> _Work task_:
Repeat the listing exactly, line by line, and leave the pictures behind.

Start of Block

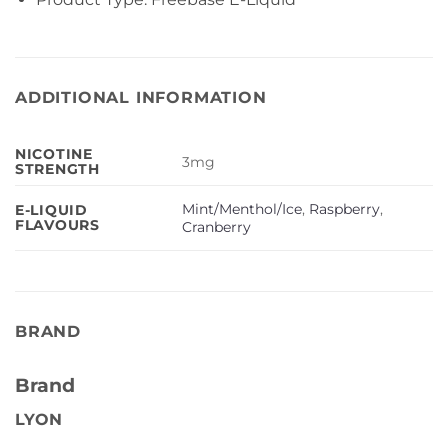
ADDITIONAL INFORMATION
NICOTINE
3mg
STRENGTH
Mint/Menthol/Ice
,
Raspberry
,
E-LIQUID
FLAVOURS
Cranberry
BRAND
Brand
LYON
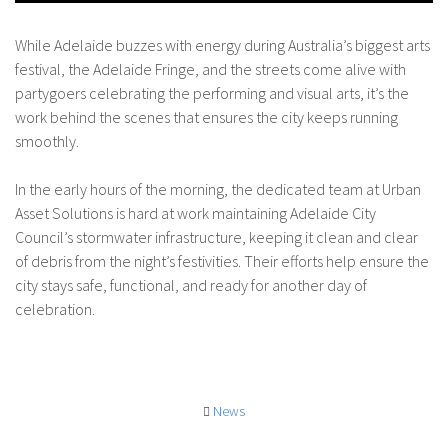
While Adelaide buzzes with energy during Australia’s biggest arts
festival, the Adelaide Fringe, and the streets come alive with
partygoers celebrating the performing and visual arts, it’s the
work behind the scenes that ensures the city keeps running
smoothly.
In the early hours of the morning, the dedicated team at Urban
Asset Solutions is hard at work maintaining Adelaide City
Council’s stormwater infrastructure, keeping it clean and clear
of debris from the night’s festivities. Their efforts help ensure the
city stays safe, functional, and ready for another day of
celebration.
News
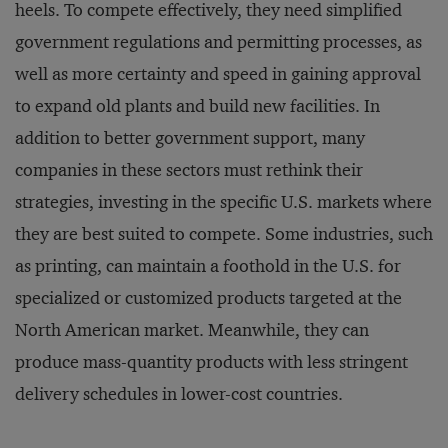
heels. To compete effectively, they need simplified
government regulations and permitting processes, as
well as more certainty and speed in gaining approval
to expand old plants and build new facilities. In
addition to better government support, many
companies in these sectors must rethink their
strategies, investing in the specific U.S. markets where
they are best suited to compete. Some industries, such
as printing, can maintain a foothold in the U.S. for
specialized or customized products targeted at the
North American market. Meanwhile, they can
produce mass-quantity products with less stringent
delivery schedules in lower-cost countries.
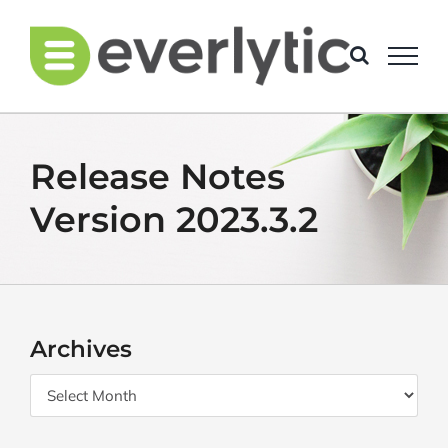
Skip
to
content
Release Notes
Version 2023.3.2
Archives
Archives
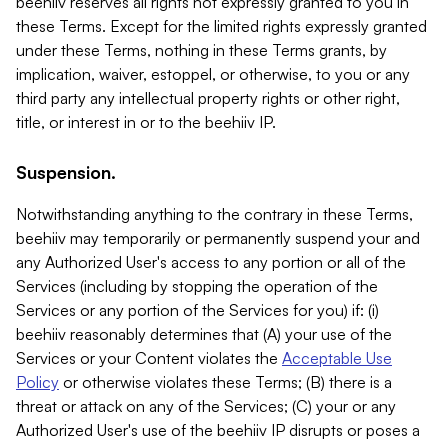
beehiiv reserves all rights not expressly granted to you in
these Terms. Except for the limited rights expressly granted
under these Terms, nothing in these Terms grants, by
implication, waiver, estoppel, or otherwise, to you or any
third party any intellectual property rights or other right,
title, or interest in or to the beehiiv IP.
Suspension.
Notwithstanding anything to the contrary in these Terms,
beehiiv may temporarily or permanently suspend your and
any Authorized User's access to any portion or all of the
Services (including by stopping the operation of the
Services or any portion of the Services for you) if: (i)
beehiiv reasonably determines that (A) your use of the
Services or your Content violates the
Acceptable Use
Policy
or otherwise violates these Terms; (B) there is a
threat or attack on any of the Services; (C) your or any
Authorized User's use of the beehiiv IP disrupts or poses a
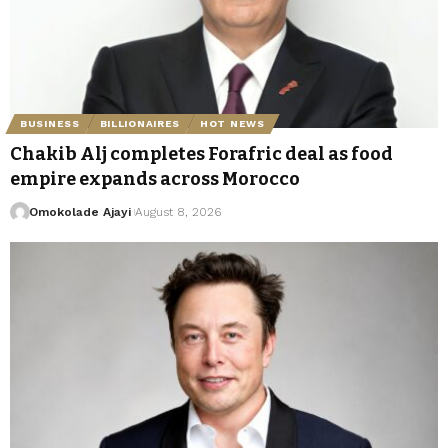
BUSINESS
BILLIONAIRES
HOT NEWS
Chakib Alj completes Forafric deal as food
empire expands across Morocco
Omokolade Ajayi
August 8, 2026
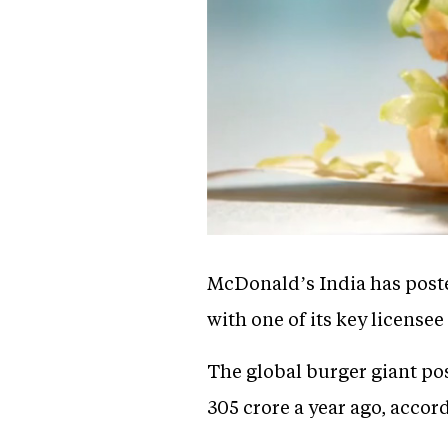
McDonald’s India has poste
with one of its key licensee
The global burger giant pos
305 crore a year ago, accord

End of Block

> _Response_:
ADDITIONAL INFORMATION
NICOTINE
3mg
STRENGTH
Mint/Menthol/Ice
,
Raspberry
,
E-LIQUID
FLAVOURS
Cranberry
BRAND
Brand
LYON
While Adelaide buzzes with energy during Australia’s biggest arts
festival, the Adelaide Fringe, and the streets come alive with
partygoers celebrating the performing and visual arts, it’s the
work behind the scenes that ensures the city keeps running
smoothly.
In the early hours of the morning, the dedicated team at Urban
Asset Solutions is hard at work maintaining Adelaide City
Council’s stormwater infrastructure, keeping it clean and clear
of debris from the night’s festivities. Their efforts help ensure the
city stays safe, functional, and ready for another day of
celebration.
News
heels. To compete effectively, they need simplified
government regulations and permitting processes, as
well as more certainty and speed in gaining approval
to expand old plants and build new facilities. In
addition to better government support, many
companies in these sectors must rethink their
strategies, investing in the specific U.S. markets where
they are best suited to compete. Some industries, such
as printing, can maintain a foothold in the U.S. for
specialized or customized products targeted at the
North American market. Meanwhile, they can
produce mass-quantity products with less stringent
delivery schedules in lower-cost countries.
Skip
to
content
Release Notes
Version 2023.3.2
Archives
Archives
beehiiv reserves all rights not expressly granted to you in
these Terms. Except for the limited rights expressly granted
under these Terms, nothing in these Terms grants, by
implication, waiver, estoppel, or otherwise, to you or any
third party any intellectual property rights or other right,
title, or interest in or to the beehiiv IP.
Suspension.
Notwithstanding anything to the contrary in these Terms,
beehiiv may temporarily or permanently suspend your and
any Authorized User's access to any portion or all of the
Services (including by stopping the operation of the
Services or any portion of the Services for you) if: (i)
beehiiv reasonably determines that (A) your use of the
Services or your Content violates the
Acceptable Use
Policy
or otherwise violates these Terms; (B) there is a
threat or attack on any of the Services; (C) your or any
Authorized User's use of the beehiiv IP disrupts or poses a
BUSINESS
BILLIONAIRES
HOT NEWS
Chakib Alj completes Forafric deal as food
empire expands across Morocco
Omokolade Ajayi
August 8, 2026
McDonald’s India has poste
with one of its key licensee
The global burger giant pos
305 crore a year ago, accord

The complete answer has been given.